UN agent: Apartheid regime in territories worse than S. Africa
South African John Dugard, the special rapporteur for the United Nations on the situation of human rights in the Palestinian territories, has written that there is "an apartheid regime" in the territories "worse than the one that existed in South Africa."
South African law professor Prof. John Dugard, the special rapporteur for the United Nations on the situation of human rights in the Palestinian territories, has written in a report to the UN General Assembly that there is "an apartheid regime" in the territories "worse than the one that existed in South Africa."
As an example, Dugard points to the roads only open to settlers, from which Palestinians are banned.
In his report presented early this month, Dugard is highly critical of Israel for its "continuing violations of human rights in the territories." He said Israel is blatantly violating the International Court of Justice's ruling on the separation fence, and has declared it will not obey it.

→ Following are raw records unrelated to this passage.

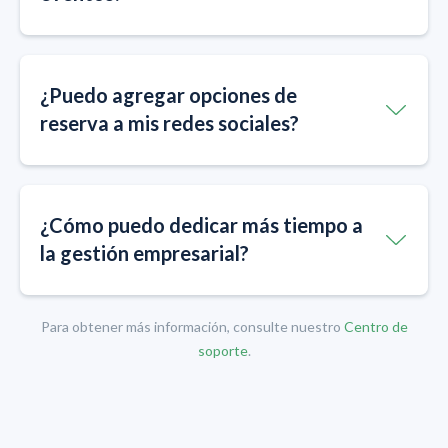
¿Puedo agregar opciones de
reserva a mis redes sociales?
¿Cómo puedo dedicar más tiempo a
la gestión empresarial?
Para obtener más información, consulte nuestro
Centro de
soporte
.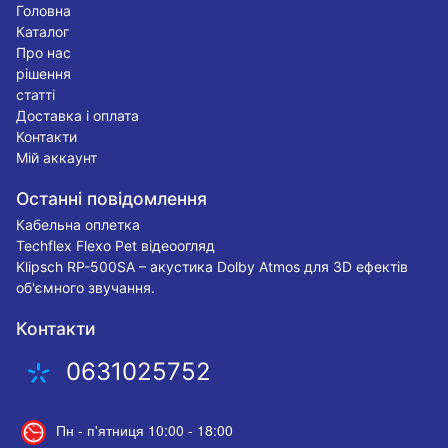
Головна
Каталог
Про нас
рішення
статті
Доставка і оплата
Контакти
Мій аккаунт
Останні повідомлення
Кабельна оплетка
Techflex Flexo Pet відеоогляд
Klipsch RP-500SA – акустика Dolby Atmos для 3D ефектів
об'ємного звучання.
Контакти
0631025752
Пн - п'ятниця 10:00 - 18:00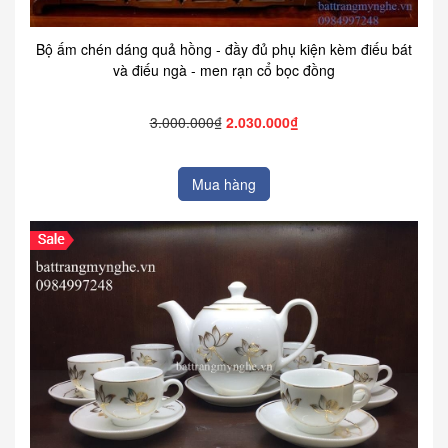
Bộ ấm chén dáng quả hồng - đầy đủ phụ kiện kèm điếu bát
và điếu ngà - men rạn cổ bọc đồng
3.000.000₫
2.030.000₫
Mua hàng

The report was disseminated among the member countries ahead of the September General Assembly session meant to discuss the fence.
Dugard, a law professor from South Africa, was a member of a Truth Commission at the end of the apartheid regime, and was appointed by the UN in 2001 as special rapporteur for human rights in the West Bank and Gaza.
He called for a general arms embargo against Israel in May, in response to the IDF operations in Rafah, similar to the arms embargo imposed on South Africa in 1977.
According to government sources in Jerusalem, Israel is currently leaning toward cooperating with the various rapporteurs of the UN, and responding to their questions and requests.
But there are two exceptions to that rule: Dugard, and the special rapporteur for food, Jean Zigler. Israel refuses to cooperate with them because of the language of their mandates, and what it regards as their unfair approach. According to the sources, Dugard's assignment was phrased in a way that discriminates against Israel.
But the government does not prevent Dugard from traveling in the territories and Israel, to meet people and to report as he wishes.